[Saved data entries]
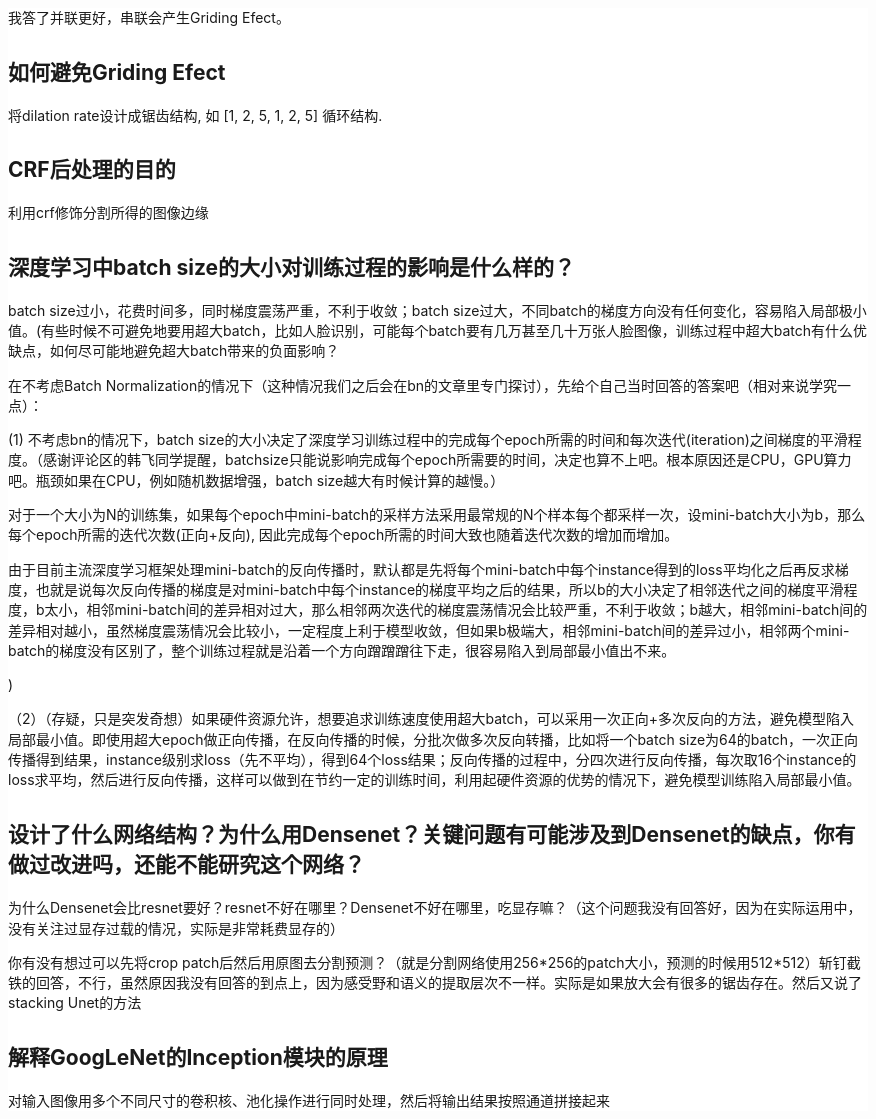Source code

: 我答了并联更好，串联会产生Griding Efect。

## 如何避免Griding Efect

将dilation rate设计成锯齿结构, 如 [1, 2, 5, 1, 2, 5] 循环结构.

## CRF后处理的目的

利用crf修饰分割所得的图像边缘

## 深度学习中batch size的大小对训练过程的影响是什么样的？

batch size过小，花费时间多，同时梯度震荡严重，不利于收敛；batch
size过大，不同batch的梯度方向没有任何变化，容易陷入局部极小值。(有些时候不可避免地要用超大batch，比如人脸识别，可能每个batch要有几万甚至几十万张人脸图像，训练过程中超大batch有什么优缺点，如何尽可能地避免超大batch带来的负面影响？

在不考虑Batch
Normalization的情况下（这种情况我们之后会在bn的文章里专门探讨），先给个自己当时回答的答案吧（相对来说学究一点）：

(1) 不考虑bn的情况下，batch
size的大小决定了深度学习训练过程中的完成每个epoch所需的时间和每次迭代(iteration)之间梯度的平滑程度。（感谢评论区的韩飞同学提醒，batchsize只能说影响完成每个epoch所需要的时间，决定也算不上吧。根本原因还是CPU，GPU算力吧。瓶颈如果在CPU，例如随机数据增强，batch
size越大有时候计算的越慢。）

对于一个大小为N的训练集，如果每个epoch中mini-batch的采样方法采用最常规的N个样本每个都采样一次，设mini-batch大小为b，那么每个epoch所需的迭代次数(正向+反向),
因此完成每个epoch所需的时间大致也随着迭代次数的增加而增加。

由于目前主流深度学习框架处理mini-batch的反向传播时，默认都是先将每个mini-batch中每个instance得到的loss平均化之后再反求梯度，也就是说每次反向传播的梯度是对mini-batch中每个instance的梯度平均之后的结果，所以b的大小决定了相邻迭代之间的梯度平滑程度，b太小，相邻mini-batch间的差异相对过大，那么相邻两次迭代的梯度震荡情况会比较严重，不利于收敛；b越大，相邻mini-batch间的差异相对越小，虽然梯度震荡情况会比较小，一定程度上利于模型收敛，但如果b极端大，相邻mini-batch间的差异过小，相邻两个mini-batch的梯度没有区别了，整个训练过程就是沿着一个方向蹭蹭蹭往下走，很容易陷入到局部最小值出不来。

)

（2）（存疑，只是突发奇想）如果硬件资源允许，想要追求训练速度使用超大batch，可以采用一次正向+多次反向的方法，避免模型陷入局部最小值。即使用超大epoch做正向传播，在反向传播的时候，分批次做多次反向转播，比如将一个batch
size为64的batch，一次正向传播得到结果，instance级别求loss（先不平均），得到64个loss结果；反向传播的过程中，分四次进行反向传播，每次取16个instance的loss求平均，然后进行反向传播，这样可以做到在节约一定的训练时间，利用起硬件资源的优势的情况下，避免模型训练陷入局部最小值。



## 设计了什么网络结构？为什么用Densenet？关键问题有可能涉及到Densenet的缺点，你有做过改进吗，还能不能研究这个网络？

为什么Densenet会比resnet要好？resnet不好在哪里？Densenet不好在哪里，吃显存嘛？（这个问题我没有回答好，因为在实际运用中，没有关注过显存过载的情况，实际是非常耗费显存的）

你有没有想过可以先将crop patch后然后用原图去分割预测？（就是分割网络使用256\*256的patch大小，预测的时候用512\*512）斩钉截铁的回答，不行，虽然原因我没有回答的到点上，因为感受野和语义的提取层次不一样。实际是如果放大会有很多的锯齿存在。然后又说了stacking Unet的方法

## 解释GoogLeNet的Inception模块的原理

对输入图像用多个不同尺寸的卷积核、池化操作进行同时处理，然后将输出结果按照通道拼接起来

§ **Aim of the exercise**:
Copy out all of the data above word for word, leaving out the pictures.

§ **Task answer**:
Source code

: 我答了并联更好，串联会产生Griding Efect。

## 如何避免Griding Efect

将dilation rate设计成锯齿结构, 如 [1, 2, 5, 1, 2, 5] 循环结构.

## CRF后处理的目的

利用crf修饰分割所得的图像边缘

## 深度学习中batch size的大小对训练过程的影响是什么样的？

batch size过小，花费时间多，同时梯度震荡严重，不利于收敛；batch
size过大，不同batch的梯度方向没有任何变化，容易陷入局部极小值。(有些时候不可避免地要用超大batch，比如人脸识别，可能每个batch要有几万甚至几十万张人脸图像，训练过程中超大batch有什么优缺点，如何尽可能地避免超大batch带来的负面影响？

在不考虑Batch
Normalization的情况下（这种情况我们之后会在bn的文章里专门探讨），先给个自己当时回答的答案吧（相对来说学究一点）：

(1) 不考虑bn的情况下，batch
size的大小决定了深度学习训练过程中的完成每个epoch所需的时间和每次迭代(iteration)之间梯度的平滑程度。（感谢评论区的韩飞同学提醒，batchsize只能说影响完成每个epoch所需要的时间，决定也算不上吧。根本原因还是CPU，GPU算力吧。瓶颈如果在CPU，例如随机数据增强，batch
size越大有时候计算的越慢。）

对于一个大小为N的训练集，如果每个epoch中mini-batch的采样方法采用最常规的N个样本每个都采样一次，设mini-batch大小为b，那么每个epoch所需的迭代次数(正向+反向),
因此完成每个epoch所需的时间大致也随着迭代次数的增加而增加。

由于目前主流深度学习框架处理mini-batch的反向传播时，默认都是先将每个mini-batch中每个instance得到的loss平均化之后再反求梯度，也就是说每次反向传播的梯度是对mini-batch中每个instance的梯度平均之后的结果，所以b的大小决定了相邻迭代之间的梯度平滑程度，b太小，相邻mini-batch间的差异相对过大，那么相邻两次迭代的梯度震荡情况会比较严重，不利于收敛；b越大，相邻mini-batch间的差异相对越小，虽然梯度震荡情况会比较小，一定程度上利于模型收敛，但如果b极端大，相邻mini-batch间的差异过小，相邻两个mini-batch的梯度没有区别了，整个训练过程就是沿着一个方向蹭蹭蹭往下走，很容易陷入到局部最小值出不来。

)

（2）（存疑，只是突发奇想）如果硬件资源允许，想要追求训练速度使用超大batch，可以采用一次正向+多次反向的方法，避免模型陷入局部最小值。即使用超大epoch做正向传播，在反向传播的时候，分批次做多次反向转播，比如将一个batch
size为64的batch，一次正向传播得到结果，instance级别求loss（先不平均），得到64个loss结果；反向传播的过程中，分四次进行反向传播，每次取16个instance的loss求平均，然后进行反向传播，这样可以做到在节约一定的训练时间，利用起硬件资源的优势的情况下，避免模型训练陷入局部最小值。



## 设计了什么网络结构？为什么用Densenet？关键问题有可能涉及到Densenet的缺点，你有做过改进吗，还能不能研究这个网络？

为什么Densenet会比resnet要好？resnet不好在哪里？Densenet不好在哪里，吃显存嘛？（这个问题我没有回答好，因为在实际运用中，没有关注过显存过载的情况，实际是非常耗费显存的）

你有没有想过可以先将crop patch后然后用原图去分割预测？（就是分割网络使用256\*256的patch大小，预测的时候用512\*512）斩钉截铁的回答，不行，虽然原因我没有回答的到点上，因为感受野和语义的提取层次不一样。实际是如果放大会有很多的锯齿存在。然后又说了stacking Unet的方法

## 解释GoogLeNet的Inception模块的原理

对输入图像用多个不同尺寸的卷积核、池化操作进行同时处理，然后将输出结果按照通道拼接起来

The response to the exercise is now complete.